Hacker News new | ask | show | jobs
by periheli0n 1850 days ago
This is about achieving Deep learning on Neuromorphic hardware. Large research teams have been working on it for decades. Billions of dollars/Euros/Pounds must have been poured into it. Still, their devices and algorithms get blown out of the water by an off-the-shelf GPU plus tensorflow, pytorch, what have you.

Hats off for the authors' achievement, this is no small feat and something that has been tried for years. But IMHO it's time that field moved on from running after matrix accelerators and focused on the real advantages of event-based computing: asynchronous, low-latency, event-based signal processing.

2 comments

It's not quite correct to say this is only for achieving deep learning. Gradient-based parameter optimisation is still a useful tool, even for small shallow networks that would be ideal for event-based signal processing.

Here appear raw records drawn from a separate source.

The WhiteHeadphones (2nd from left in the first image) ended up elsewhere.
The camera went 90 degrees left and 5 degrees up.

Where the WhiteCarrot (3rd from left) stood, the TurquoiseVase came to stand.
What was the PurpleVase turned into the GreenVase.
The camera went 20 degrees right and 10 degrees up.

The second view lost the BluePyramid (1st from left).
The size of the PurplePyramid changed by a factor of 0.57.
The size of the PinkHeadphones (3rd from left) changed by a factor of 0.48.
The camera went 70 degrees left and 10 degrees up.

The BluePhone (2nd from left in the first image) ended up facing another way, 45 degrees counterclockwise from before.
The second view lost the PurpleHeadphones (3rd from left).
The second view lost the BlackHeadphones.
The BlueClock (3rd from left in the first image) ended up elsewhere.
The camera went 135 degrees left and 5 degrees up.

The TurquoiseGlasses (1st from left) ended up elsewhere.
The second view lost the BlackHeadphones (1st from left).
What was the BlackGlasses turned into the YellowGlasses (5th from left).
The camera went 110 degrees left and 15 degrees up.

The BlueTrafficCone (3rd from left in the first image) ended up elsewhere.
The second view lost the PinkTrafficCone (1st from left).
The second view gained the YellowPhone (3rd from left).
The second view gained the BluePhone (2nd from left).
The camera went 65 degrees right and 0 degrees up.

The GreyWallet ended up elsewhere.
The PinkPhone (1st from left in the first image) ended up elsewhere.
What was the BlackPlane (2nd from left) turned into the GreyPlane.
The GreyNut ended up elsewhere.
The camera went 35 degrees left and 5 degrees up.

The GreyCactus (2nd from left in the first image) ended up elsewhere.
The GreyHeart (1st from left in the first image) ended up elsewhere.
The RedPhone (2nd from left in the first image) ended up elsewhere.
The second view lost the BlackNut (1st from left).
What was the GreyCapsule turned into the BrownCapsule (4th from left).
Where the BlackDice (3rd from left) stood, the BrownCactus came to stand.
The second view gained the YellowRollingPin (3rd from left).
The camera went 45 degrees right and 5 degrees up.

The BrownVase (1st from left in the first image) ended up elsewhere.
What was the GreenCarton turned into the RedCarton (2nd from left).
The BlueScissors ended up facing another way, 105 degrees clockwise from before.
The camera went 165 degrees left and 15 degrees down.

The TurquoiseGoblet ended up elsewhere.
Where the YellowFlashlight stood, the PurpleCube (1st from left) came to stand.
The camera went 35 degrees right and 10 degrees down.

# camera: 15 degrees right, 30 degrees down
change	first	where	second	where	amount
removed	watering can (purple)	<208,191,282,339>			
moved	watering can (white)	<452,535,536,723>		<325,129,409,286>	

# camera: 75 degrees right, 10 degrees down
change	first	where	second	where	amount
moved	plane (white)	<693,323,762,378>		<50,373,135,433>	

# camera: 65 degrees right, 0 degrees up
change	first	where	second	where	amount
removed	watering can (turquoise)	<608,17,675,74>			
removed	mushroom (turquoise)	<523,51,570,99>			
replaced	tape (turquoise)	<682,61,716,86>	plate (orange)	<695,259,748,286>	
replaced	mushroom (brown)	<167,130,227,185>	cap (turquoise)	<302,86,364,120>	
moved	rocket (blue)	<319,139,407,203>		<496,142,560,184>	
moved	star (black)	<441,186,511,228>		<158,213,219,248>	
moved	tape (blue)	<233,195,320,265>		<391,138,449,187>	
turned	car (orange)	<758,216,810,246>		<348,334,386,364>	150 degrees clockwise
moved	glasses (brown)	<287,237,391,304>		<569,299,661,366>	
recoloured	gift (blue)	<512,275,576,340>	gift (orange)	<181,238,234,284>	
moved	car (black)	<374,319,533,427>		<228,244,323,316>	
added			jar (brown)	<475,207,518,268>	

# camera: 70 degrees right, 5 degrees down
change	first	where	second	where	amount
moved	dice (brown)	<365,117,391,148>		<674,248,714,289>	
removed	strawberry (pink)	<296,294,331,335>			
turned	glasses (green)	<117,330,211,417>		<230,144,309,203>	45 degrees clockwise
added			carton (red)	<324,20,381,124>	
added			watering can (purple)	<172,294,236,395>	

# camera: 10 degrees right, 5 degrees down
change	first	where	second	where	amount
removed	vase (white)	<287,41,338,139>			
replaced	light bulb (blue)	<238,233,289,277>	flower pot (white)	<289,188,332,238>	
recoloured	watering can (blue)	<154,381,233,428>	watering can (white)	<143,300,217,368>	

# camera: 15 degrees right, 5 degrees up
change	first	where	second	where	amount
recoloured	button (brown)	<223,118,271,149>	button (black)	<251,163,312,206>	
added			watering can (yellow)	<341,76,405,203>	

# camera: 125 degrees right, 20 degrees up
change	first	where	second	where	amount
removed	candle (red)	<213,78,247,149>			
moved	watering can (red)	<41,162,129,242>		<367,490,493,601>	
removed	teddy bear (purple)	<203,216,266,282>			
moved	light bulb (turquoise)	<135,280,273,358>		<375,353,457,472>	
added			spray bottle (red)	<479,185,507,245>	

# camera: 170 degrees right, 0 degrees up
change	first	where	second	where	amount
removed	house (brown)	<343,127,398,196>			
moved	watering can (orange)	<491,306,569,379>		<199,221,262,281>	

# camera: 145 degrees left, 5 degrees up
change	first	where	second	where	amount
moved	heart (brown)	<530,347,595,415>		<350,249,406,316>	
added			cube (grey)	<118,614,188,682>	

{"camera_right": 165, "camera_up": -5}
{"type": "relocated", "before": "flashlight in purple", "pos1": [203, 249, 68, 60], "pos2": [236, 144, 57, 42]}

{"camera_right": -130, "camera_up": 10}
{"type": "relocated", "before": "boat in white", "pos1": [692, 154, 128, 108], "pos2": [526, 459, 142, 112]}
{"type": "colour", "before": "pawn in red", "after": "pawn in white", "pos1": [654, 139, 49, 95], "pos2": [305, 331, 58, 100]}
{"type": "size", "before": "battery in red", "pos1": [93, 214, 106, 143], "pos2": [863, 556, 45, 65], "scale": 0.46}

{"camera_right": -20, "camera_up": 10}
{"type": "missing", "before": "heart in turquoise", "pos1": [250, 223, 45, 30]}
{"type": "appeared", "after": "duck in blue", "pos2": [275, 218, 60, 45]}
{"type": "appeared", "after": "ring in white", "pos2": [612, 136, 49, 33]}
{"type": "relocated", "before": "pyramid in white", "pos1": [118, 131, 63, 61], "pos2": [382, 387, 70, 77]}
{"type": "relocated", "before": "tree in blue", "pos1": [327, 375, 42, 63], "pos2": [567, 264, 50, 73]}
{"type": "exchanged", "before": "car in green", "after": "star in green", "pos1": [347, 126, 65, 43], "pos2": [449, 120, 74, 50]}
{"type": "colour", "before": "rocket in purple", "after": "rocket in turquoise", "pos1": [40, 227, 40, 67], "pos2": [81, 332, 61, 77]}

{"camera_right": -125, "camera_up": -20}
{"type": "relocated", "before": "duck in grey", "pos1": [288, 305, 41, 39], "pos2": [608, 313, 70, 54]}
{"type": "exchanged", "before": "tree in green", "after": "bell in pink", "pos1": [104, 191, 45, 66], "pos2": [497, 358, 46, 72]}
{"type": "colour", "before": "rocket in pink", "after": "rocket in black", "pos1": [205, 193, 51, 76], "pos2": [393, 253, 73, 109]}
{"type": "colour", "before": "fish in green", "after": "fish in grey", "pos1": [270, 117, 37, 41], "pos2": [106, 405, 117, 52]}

Even for small-network tasks, training spiking networks has been non-trivial. This paper provides a way to get exact gradients, implying probably faster optimisation than using surrogate gradients or other approximation methods for SNNs.

You are totally right. The algorithm itself is a potential game-changer. I guess I was carried away by the pitch in the abstract that starts off with deep learning.

Personally I think that way too many resources were wasted on trying to make better deep networks with spikes. In my opinion it is much more promising to apply spiking networks on problems that are inherently event-based.

Having a functional backpropagation algorithm such as the one provided can help with that, obviously.

Based on reading just the abstract so far, it seems to me the event-based application of this algorithm makes absolute sense. Temporal importance can be effectively characterized in memristors. At the risk of making a comparison similar to that of Andrew Ng's a decade ago, I think this approach paired with something like a ReRAM crossbar is quite an effective rough analogue to the voltage potentials across a group of neurons in the brain.

I applaud this team's efforts. A real breakthrough.

interesting. where would one start reading about all this?
You could start with Intel‘s Loihi Press release: https://www.intel.com/content/www/us/en/research/neuromorphi...

There you get the full dose of hype for neuromorphic computing, but without any critical reflection (naturally, since it’s a press release advertising a product).

Unfortunately I am not aware of literature that provides critical review of neuromorphic computing. You have to read between the lines of the research papers to find out that the field has failed to live up to the promise of lower-energy deep learning (which was a misguided promise from the outset, IMHO).

Could you elaborate on why you think low energy deep learning was a misguided promise for SNNs? Just came across them for the first time last week and the low energy promise seemed like their most interesting aspect!
Deep learning is fundamentally linear algebra. Spiking networks are fundamentally event-based processors. The two concepts don’t play well together.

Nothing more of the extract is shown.